From f0a9017008a5ce26a9329042c381d722a7ae5cb7 Mon Sep 17 00:00:00 2001
From: Roman Zaynetdinov <roman@neon.tech>
Date: Mon, 11 Mar 2024 10:10:04 +0200
Subject: [PATCH 52/52] Export db size, deadlocks and changed row metrics
 (#7050)

## Problem

We want to report metrics for the oldest user database.
---
 vm-image-spec.yaml | 45 +++++++++++++++++++++++++++++++++++++++++++++
 1 file changed, 45 insertions(+)

diff --git a/vm-image-spec.yaml b/vm-image-spec.yaml
index c1b7ad533a..5b93088303 100644
--- a/vm-image-spec.yaml
+++ b/vm-image-spec.yaml
@@ -142,6 +142,51 @@ files:
         query: |
           select datname, state, count(*) as count from pg_stat_activity where state <> '' group by datname, state;
 
+      - metric_name: pg_stats_userdb
+        type: gauge
+        help: 'Stats for the oldest non-system db'
+        key_labels:
+          - datname
+        value_label: kind
+        values:
+          - db_size
+          - deadlocks
+          # Rows
+          - inserted
+          - updated
+          - deleted
+        # We export stats for only one non-system database.

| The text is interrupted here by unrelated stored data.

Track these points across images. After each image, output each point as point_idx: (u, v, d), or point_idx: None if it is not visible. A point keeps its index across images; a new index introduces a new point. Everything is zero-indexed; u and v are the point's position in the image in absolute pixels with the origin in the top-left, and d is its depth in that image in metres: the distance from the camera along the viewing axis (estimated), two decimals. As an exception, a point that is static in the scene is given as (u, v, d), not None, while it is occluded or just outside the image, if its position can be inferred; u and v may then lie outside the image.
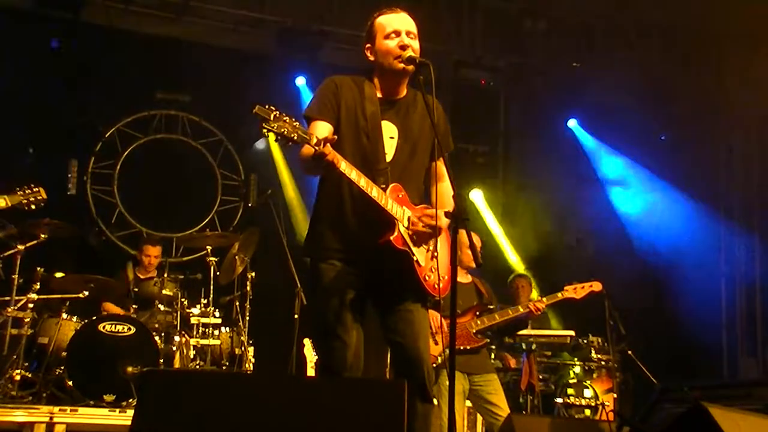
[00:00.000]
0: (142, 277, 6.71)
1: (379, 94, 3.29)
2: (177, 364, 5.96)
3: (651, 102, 8.62)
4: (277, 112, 2.82)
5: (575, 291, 5.49)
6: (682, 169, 8.76)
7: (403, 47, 3.19)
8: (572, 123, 9.28)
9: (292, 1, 8.19)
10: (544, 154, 9.21)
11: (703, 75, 8.61)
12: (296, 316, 6.12)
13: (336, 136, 3.01)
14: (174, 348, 6.07)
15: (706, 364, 8.46)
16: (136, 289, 6.34)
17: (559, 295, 5.49)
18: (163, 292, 6.26)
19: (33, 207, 4.89)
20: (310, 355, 5.72)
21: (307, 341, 5.80)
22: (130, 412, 4.83)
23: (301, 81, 8.30)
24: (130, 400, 5.36)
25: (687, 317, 8.33)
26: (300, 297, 6.14)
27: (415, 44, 3.23)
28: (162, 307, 6.21)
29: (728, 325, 8.86)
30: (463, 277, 5.27)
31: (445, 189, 3.33)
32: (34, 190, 4.88)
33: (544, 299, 5.58)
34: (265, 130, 2.80)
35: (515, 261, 8.93)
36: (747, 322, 8.75)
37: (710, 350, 8.66)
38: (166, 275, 6.37)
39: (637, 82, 8.53)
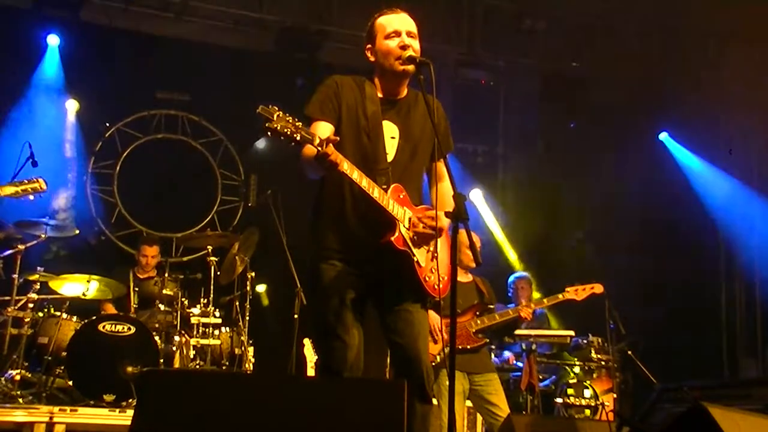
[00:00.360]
0: (141, 276, 6.71)
1: (379, 94, 3.29)
2: (177, 364, 5.95)
3: (649, 101, 8.62)
4: (280, 112, 2.82)
5: (576, 292, 5.50)
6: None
7: (404, 47, 3.19)
8: (573, 123, 9.27)
9: (291, 1, 8.19)
10: (543, 154, 9.22)
11: (702, 75, 8.60)
12: (296, 316, 6.12)
13: (338, 137, 3.01)
14: (174, 348, 6.06)
15: (706, 364, 8.46)
16: (136, 289, 6.34)
17: (560, 296, 5.51)
18: (163, 291, 6.25)
19: (31, 197, 4.87)
20: (310, 355, 5.71)
21: (306, 341, 5.80)
22: (130, 412, 4.83)
23: (299, 81, 8.28)
24: (130, 400, 5.36)
25: (687, 317, 8.33)
26: (300, 297, 6.14)
27: (416, 44, 3.23)
28: (162, 307, 6.21)
29: (728, 325, 8.86)
30: (464, 277, 5.27)
31: (445, 189, 3.32)
32: (33, 180, 4.87)
33: (545, 300, 5.60)
34: (267, 131, 2.80)
35: (515, 261, 8.93)
36: (747, 321, 8.75)
37: (710, 350, 8.66)
38: (166, 275, 6.36)
39: (636, 81, 8.53)
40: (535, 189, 9.05)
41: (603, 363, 6.71)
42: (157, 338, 5.80)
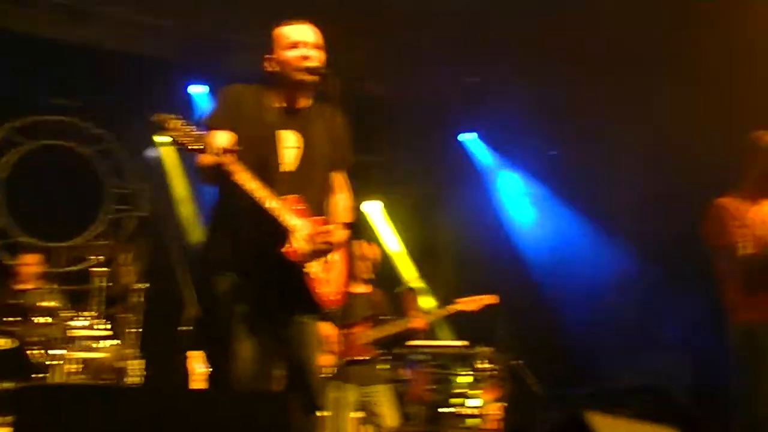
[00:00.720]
0: (20, 287, 6.38)
1: (280, 104, 3.28)
2: (58, 379, 5.68)
3: (548, 118, 8.95)
4: (176, 121, 2.79)
5: (468, 303, 5.63)
6: (573, 184, 9.21)
7: (304, 58, 3.21)
8: (469, 137, 9.55)
9: (194, 7, 8.01)
10: (440, 167, 9.45)
11: (598, 92, 8.91)
12: (186, 329, 5.99)
13: (236, 146, 2.99)
14: (55, 362, 5.78)
15: (589, 372, 8.83)
16: (13, 301, 6.02)
17: (449, 308, 5.62)
18: (44, 303, 5.96)
19: None
20: (199, 367, 5.60)
21: (195, 353, 5.68)
22: (6, 431, 4.56)
23: (201, 89, 8.14)
24: (6, 418, 5.06)
25: (569, 325, 8.71)
26: (190, 309, 6.01)
27: (318, 55, 3.25)
28: (42, 319, 5.91)
29: (606, 333, 9.26)
30: (358, 288, 5.31)
31: (343, 201, 3.37)
32: None
33: (436, 311, 5.71)
34: (163, 138, 2.77)
35: (409, 273, 9.08)
36: (625, 329, 9.18)
37: (591, 357, 9.04)
38: (48, 286, 6.09)
39: (534, 96, 8.81)
40: (431, 201, 9.29)
41: (491, 372, 6.88)
42: (35, 352, 5.53)
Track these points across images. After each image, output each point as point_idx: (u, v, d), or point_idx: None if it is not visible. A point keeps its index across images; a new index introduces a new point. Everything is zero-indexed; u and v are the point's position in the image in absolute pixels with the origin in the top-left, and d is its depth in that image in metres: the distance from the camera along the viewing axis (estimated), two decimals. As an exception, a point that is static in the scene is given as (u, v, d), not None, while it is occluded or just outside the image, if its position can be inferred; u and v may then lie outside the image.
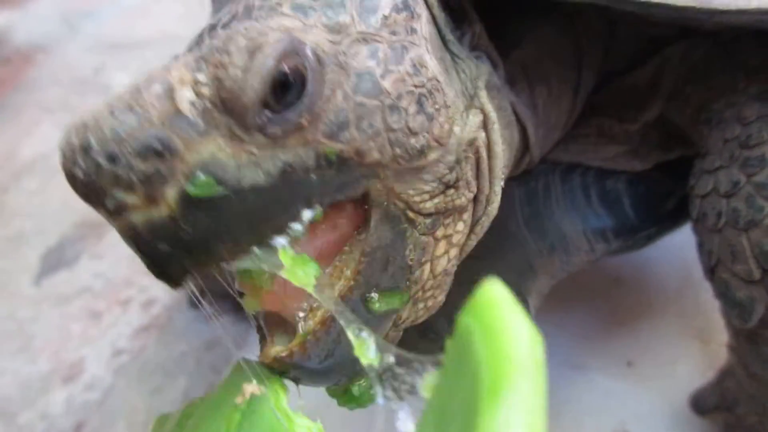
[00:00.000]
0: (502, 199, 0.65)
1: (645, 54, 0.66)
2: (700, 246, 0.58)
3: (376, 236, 0.47)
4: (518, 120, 0.60)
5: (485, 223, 0.55)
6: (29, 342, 1.11)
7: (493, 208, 0.55)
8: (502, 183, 0.54)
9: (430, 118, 0.47)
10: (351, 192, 0.45)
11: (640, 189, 0.67)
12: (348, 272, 0.47)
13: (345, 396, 0.49)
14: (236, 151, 0.41)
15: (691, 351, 0.81)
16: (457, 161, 0.50)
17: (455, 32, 0.55)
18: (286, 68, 0.41)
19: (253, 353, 0.50)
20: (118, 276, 1.15)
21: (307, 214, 0.43)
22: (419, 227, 0.48)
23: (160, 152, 0.39)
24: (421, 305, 0.51)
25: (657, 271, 0.90)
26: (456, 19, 0.56)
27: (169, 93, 0.40)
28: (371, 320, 0.47)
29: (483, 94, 0.53)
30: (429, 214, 0.49)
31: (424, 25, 0.49)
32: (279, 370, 0.46)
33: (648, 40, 0.66)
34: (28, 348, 1.10)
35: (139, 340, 1.06)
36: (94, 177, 0.39)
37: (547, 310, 0.75)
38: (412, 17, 0.48)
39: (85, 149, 0.39)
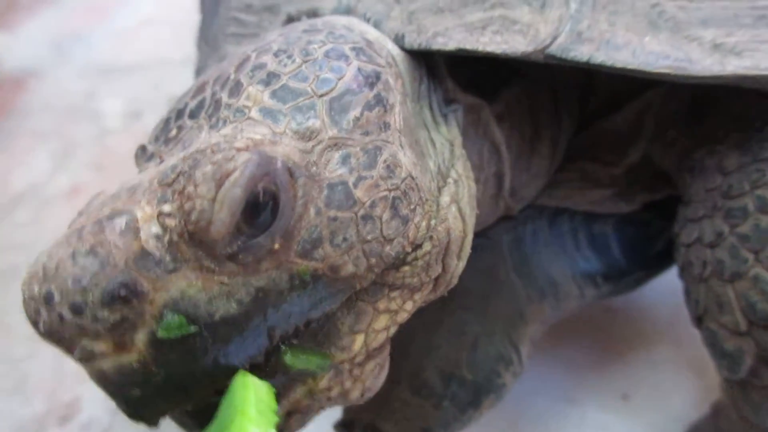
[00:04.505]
0: (489, 246, 0.65)
1: (625, 95, 0.67)
2: (687, 294, 0.58)
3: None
4: (499, 160, 0.59)
5: (432, 298, 0.51)
6: (24, 381, 1.10)
7: (453, 284, 0.51)
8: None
9: (405, 221, 0.45)
10: (326, 308, 0.43)
11: (628, 231, 0.67)
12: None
13: None
14: (207, 283, 0.39)
15: (686, 383, 0.81)
16: (421, 245, 0.46)
17: (433, 94, 0.54)
18: (258, 191, 0.39)
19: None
20: (113, 311, 1.14)
21: None
22: (359, 292, 0.45)
23: (126, 298, 0.37)
24: (348, 381, 0.46)
25: (649, 300, 0.90)
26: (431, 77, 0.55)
27: (133, 229, 0.38)
28: (280, 377, 0.43)
29: (459, 165, 0.52)
30: (371, 282, 0.45)
31: (396, 115, 0.47)
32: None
33: (628, 82, 0.66)
34: (23, 388, 1.09)
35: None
36: (59, 329, 0.38)
37: (541, 343, 0.75)
38: (385, 111, 0.46)
39: (47, 300, 0.38)
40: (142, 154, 0.48)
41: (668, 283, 0.89)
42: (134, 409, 0.40)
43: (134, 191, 0.40)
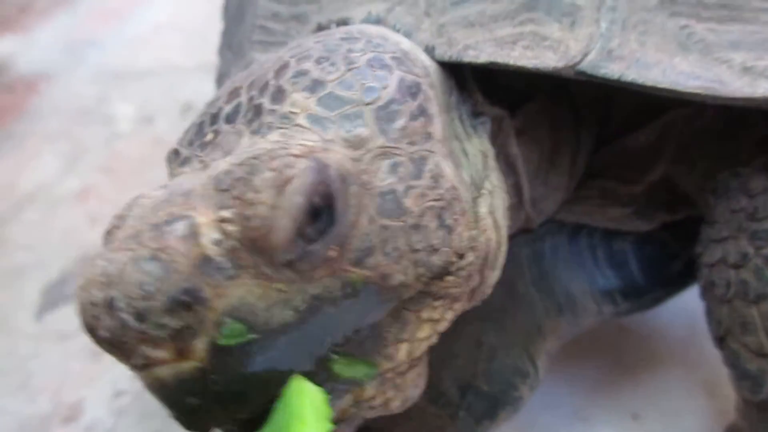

Without this limit
+        # it is too easy to abuse the system by creating lots of databases.
+        # We can try lifting this limit in the future after we understand the needs better.
+        query: |
+          select pg_database_size(datname) as db_size, deadlocks,
+                 tup_inserted as inserted, tup_updated as updated, tup_deleted as deleted,
+                 datname
+            from pg_stat_database
+           where datname IN (
+             select datname
+               from pg_database
+              where datname <> 'postgres' and not datistemplate
+              order by oid
+              limit 1
+           );
+
+      - metric_name: max_cluster_size
+        type: gauge
+        help: 'neon.max_cluster_size setting'
+        key_labels:
+        values: [max_cluster_size]
+        query: |
+          select setting::int as max_cluster_size from pg_settings where name = 'neon.max_cluster_size';
+
+      - metric_name: db_total_size
+        type: gauge
+        help: 'Size of all databases'
+        key_labels:
+        values: [total]
+        query: |
+          select sum(pg_database_size(datname)) as total from pg_database;
+
 build: |
   # Build cgroup-tools
   #